Teilausfälle, Lähmungen, und halbseitige Erblindungserscheinungen gehörten mittlerweile zum täglichen Erscheinungsbild. Es dauerte aber nicht lange, da suchte sie nach Auswegen aus dem so typischen Krankheitsverlauf. Mit Hilfe eines Heilpraktikers beleuchtete sie ihr Leben und erkannte viele seelische Beklemmungen die äußeren Ursprungs waren. Das Ziel vor Augen, dem vorgezeichneten Weg zu entrinnen und ihr Leben neu zu beginnen, entschloss Sie sich aus der Gegend weg zu ziehen und in einem alten Bauernhaus im Grünen ein anderes Leben zu beginnen. Es dauerte auch nicht lange, da waren alle Vorbereitungen getroffen und der Umzug war erfolgt. Zur Abschlussparty sagte sie mir voller Freude, dass ihr Sehvermögen auf dem einen Auge wieder fast vollständig da währe und ihre Symptome zurückgegangen seien.
Seit einigen Jahren lebt sie nun in ihrem neuen Leben mit neuer Lebensfreude und hat seit dem keinen weiteren Schub bekommen. Schon bemerkenswert, finde ich.

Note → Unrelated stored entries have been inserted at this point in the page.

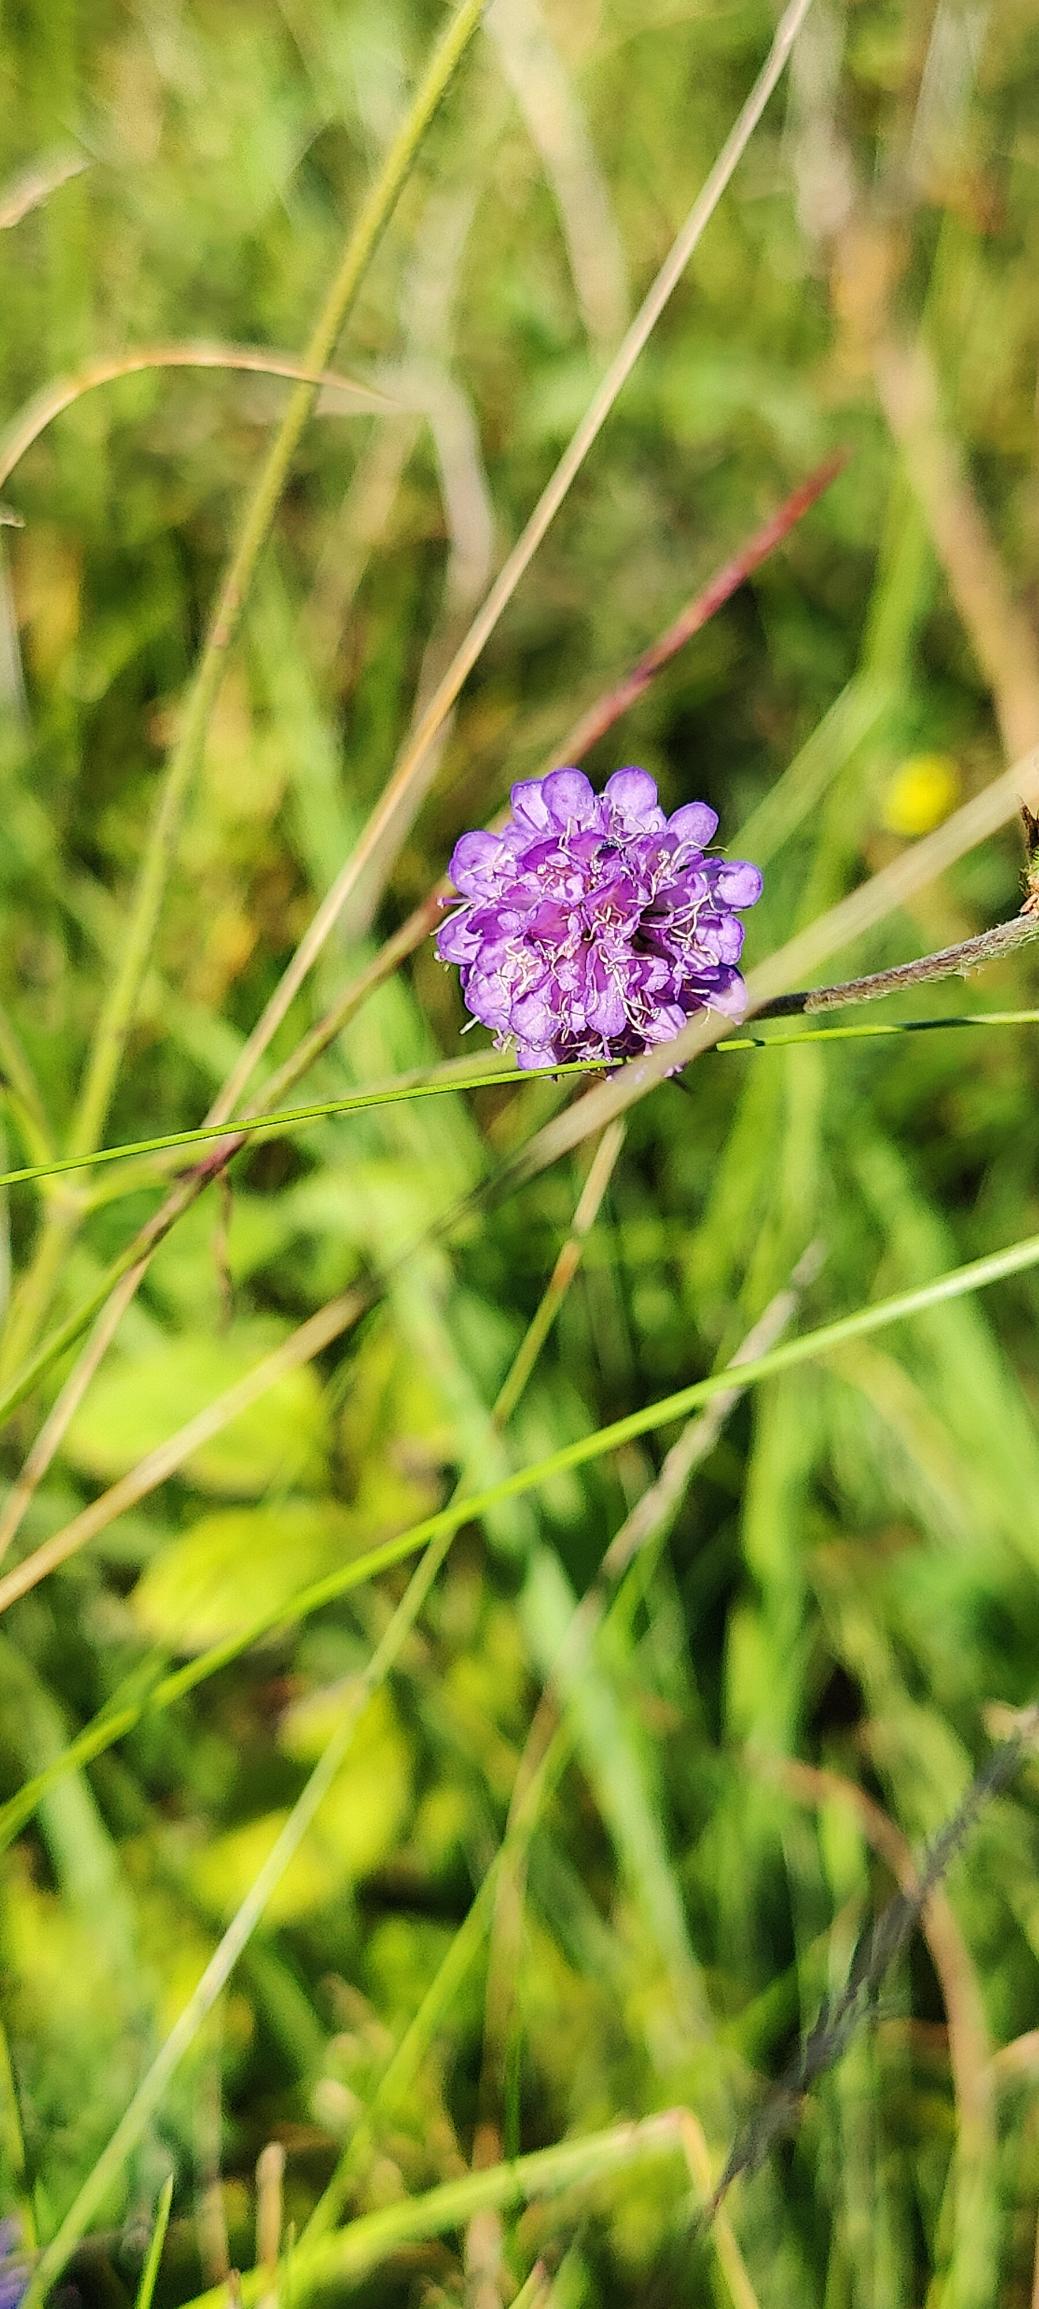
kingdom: Plantae
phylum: Tracheophyta
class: Magnoliopsida
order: Dipsacales
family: Caprifoliaceae
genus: Succisa
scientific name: Succisa pratensis
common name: Djævelsbid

Zeitgleich konnte ich den Werdegang einer Frau, mit gleicher Diagnose ein wenig mitverfolgen. Diese verschloss sich vollkommen und man durfte sie nicht auf Ihre Krankheit ansprechen. Anscheiend konnte sie sich niemandem mitteilen. Sie ist nun ein Pflegefall, so wie es im Lehrbuch zu dieser Krankheit geschrieben steht.
Sensibilisiert durch die eigenen Erfahrungen sprach ich mit einigen anderen Menschen, die eine ähnlich schlechte Diagnose wie ich hatten. Bei ihnen vollzog sich der übliche Werdegang einer solchen Krankheit. Interessant war festzustellen, dass bei allen eine starke anhaltende psychische Belastung der Krankheit vorangingen.
Einen ganz großen Dank möchte ich Doktor Erwin Walraph aussprechen, der mir von Anfang an mit seinem medizinischen Weitblick zur Seite stand, mir den richtigen Therapieplan erarbeitete und durch gezielte Laboruntersuchungen schnell den Zustand meines Immunsystems feststellte, das wohl wichtigste System unseres Körper, welches vermag, uns vor Krankheiten zu schützen. Doch wenn es durch äußere Einflüsse, denen wir ständig ausgesetzt sind, in Schieflage gerät, die körpereigene Abwehr nicht mehr richtig funktioniert, das Immunsystem über- oder unterreagiert, sind Krankheiten Tür und Tor geöffnet. Ich wünschte, dass so manche Fachärzte diesen Faktor besser berücksichtigen würden, die Menschen rechtzeitig erkennen, welche unnötigen Lasten sie ablegen können, zu sich und dem was sie trägt finden.